(Source data Opens)

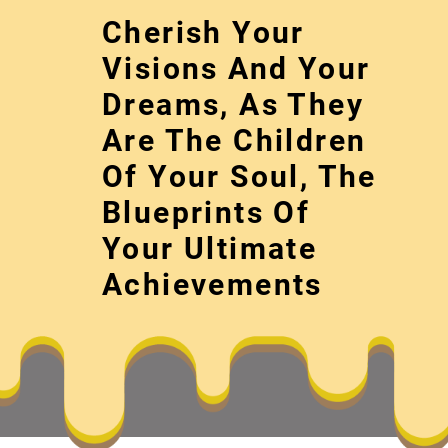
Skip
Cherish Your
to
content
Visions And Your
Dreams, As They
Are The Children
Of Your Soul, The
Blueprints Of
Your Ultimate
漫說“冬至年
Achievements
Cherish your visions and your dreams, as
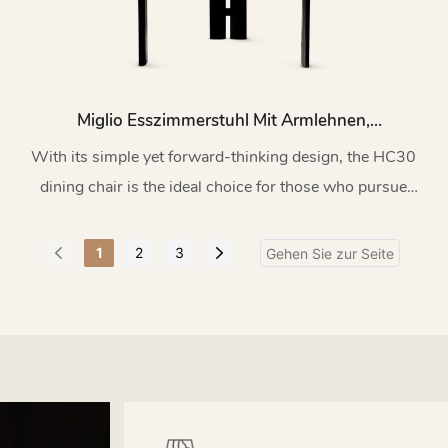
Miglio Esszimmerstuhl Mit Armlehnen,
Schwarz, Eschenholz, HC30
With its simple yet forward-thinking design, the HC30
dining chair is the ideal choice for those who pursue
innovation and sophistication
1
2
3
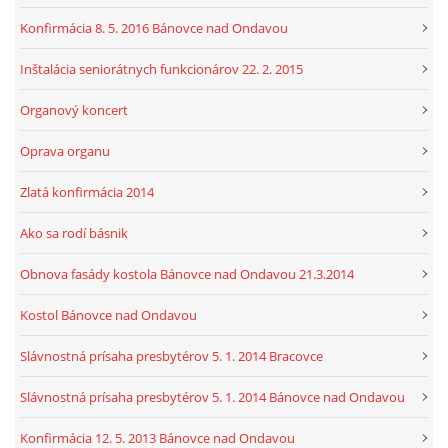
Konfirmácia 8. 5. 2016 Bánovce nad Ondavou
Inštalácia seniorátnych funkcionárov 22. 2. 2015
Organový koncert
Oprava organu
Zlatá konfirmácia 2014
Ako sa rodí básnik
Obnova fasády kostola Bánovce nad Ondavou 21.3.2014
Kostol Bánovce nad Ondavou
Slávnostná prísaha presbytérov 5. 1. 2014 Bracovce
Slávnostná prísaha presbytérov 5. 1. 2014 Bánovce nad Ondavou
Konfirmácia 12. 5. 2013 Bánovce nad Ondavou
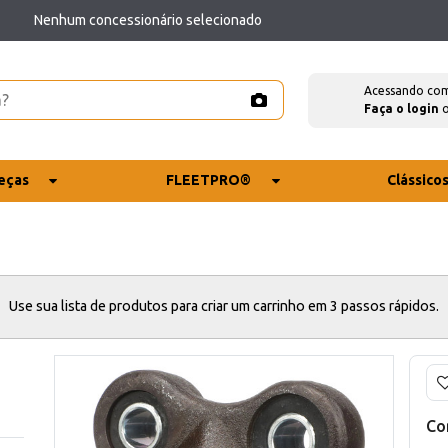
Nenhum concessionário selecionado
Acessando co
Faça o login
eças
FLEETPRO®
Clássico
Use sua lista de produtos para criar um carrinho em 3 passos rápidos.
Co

(Source data Closes)

Task objective
Skipping the pictures, transcribe each line above exactly as it appears.

Response
Skip
Cherish Your
to
content
Visions And Your
Dreams, As They
Are The Children
Of Your Soul, The
Blueprints Of
Your Ultimate
漫說“冬至年
Achievements
Cherish your visions and your dreams, as
Miglio Esszimmerstuhl Mit Armlehnen,
Schwarz, Eschenholz, HC30
With its simple yet forward-thinking design, the HC30
dining chair is the ideal choice for those who pursue
innovation and sophistication
1
2
3
Konfirmácia 8. 5. 2016 Bánovce nad Ondavou
Inštalácia seniorátnych funkcionárov 22. 2. 2015
Organový koncert
Oprava organu
Zlatá konfirmácia 2014
Ako sa rodí básnik
Obnova fasády kostola Bánovce nad Ondavou 21.3.2014
Kostol Bánovce nad Ondavou
Slávnostná prísaha presbytérov 5. 1. 2014 Bracovce
Slávnostná prísaha presbytérov 5. 1. 2014 Bánovce nad Ondavou
Konfirmácia 12. 5. 2013 Bánovce nad Ondavou
Nenhum concessionário selecionado
Acessando co
Faça o login
eças
FLEETPRO®
Clássico
Use sua lista de produtos para criar um carrinho em 3 passos rápidos.
Co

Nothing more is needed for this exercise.